Mengapa puisi Rumi begitu dicintai berbagai kalangan, tua-muda tanpa kenal Batasan? Tentu selain pilihan diksinya yang indah dan menyentuh sisi terdalam manusia, pesan-pesannya juga selalu relate dengan persoalan hidup, bahkan sampai hari ini. Misalnya, Ghazal 214 ini yang berbicara tentang pentingnya ‘bergerak’ dan melakukan perjalanan.
Rumi memulai bait-bait pertama dengan menunjukkan beberapa contoh di alam, melalui gerakan yang dilakukkannya, mereka memberikan kebermanfaatan bagi semesta; matahari yang berotasi, air yang mengalir, udara yang berhembus, bahkan api yang menjilat. Nampaknya, ilustrasi sederhana ini untuk mengantarkan kita pada pemahaman yang lebih jauh lagi tentang keberhasilan orang-orang besar yang dihasilkan melalui pergerakan dan perjalanan panjang.
Terma safar atau perjalanan dalam puisi Rumi ini bisa dimaknai secara umum, baik perjalanan ke luar diri (Ufuqi) maupun perjalanan ke dalam diri (Anfusi). Pertama, karena dalam puisi tersebut tokoh-tokoh yang disebutkan Rumi juga secara fisik mengalami perpindahan ruang, baik itu karena situasi maupun karena pilihan, seperti kisah Nabi Yusuf AS dan Nabi Muhammad SAW yang hijrah dari Makkah ke Madinah.

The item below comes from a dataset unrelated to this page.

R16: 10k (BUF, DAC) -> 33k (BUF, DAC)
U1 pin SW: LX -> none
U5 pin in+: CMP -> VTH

Kedua, dalam kitab Matsnawi, terma safar juga tidak hanya bermakna safar spiritual, misalnya dalam kitab Matsnawi jilid 6 bait 2616 disebutkan: “Berjalanlah ke berbagai penjuru dunia, jemputlah rejeki dan kebahagiaan” (Penjelasan lebih lanjut tentang perjalanan menurut Rumi bisa merujuk ke buku Ngaji Rumi, hal 135-138).
Ketiga, Kalau melihat fakta-fakta sejarah, tidak sedikit para ulama klasik, terutama tokoh sufi yang melakukan perjalanan dari satu tempat ke tempat lain untuk mencari guru-guru terbaik, seperti Bayazid Bastami, Athar Nishaburi, Shams Tabrizi, Hakim Sanai, Saadi, dan banyak lagi. Rumi sendiri sudah melakukan perjalanan bersama keluarga besar sejak masih belia hingga akhirnya menetap di Konya.
Keempat, secara tidak langsung, Rumi ingin berpesan bahwa perjalanan ke luar diri juga kadang diperlukan untuk membantu seseorang mengenal dirinya. Perjalanan akan merekam bagaimana kita merespon berbagai peristiwa dan tidak hanya menyimpannya menjadi sebuah kenangan, tapi sebagai cermin untuk melihat diri kita lebih dalam.
Bait terakhir, menjadi inti dari pesan Ghazal ke 214 ini, tidak penting sejauh apa perjalanan yang kita tempuh dan tempat-tempat suci apa yang pernah kita kunjungi. Yang terpenting, seberapa jauh perjalanan itu telah menyekolahkan ego kita menjadi pribadi yang lebih mengenal penciptanya dan mengasihi sesama.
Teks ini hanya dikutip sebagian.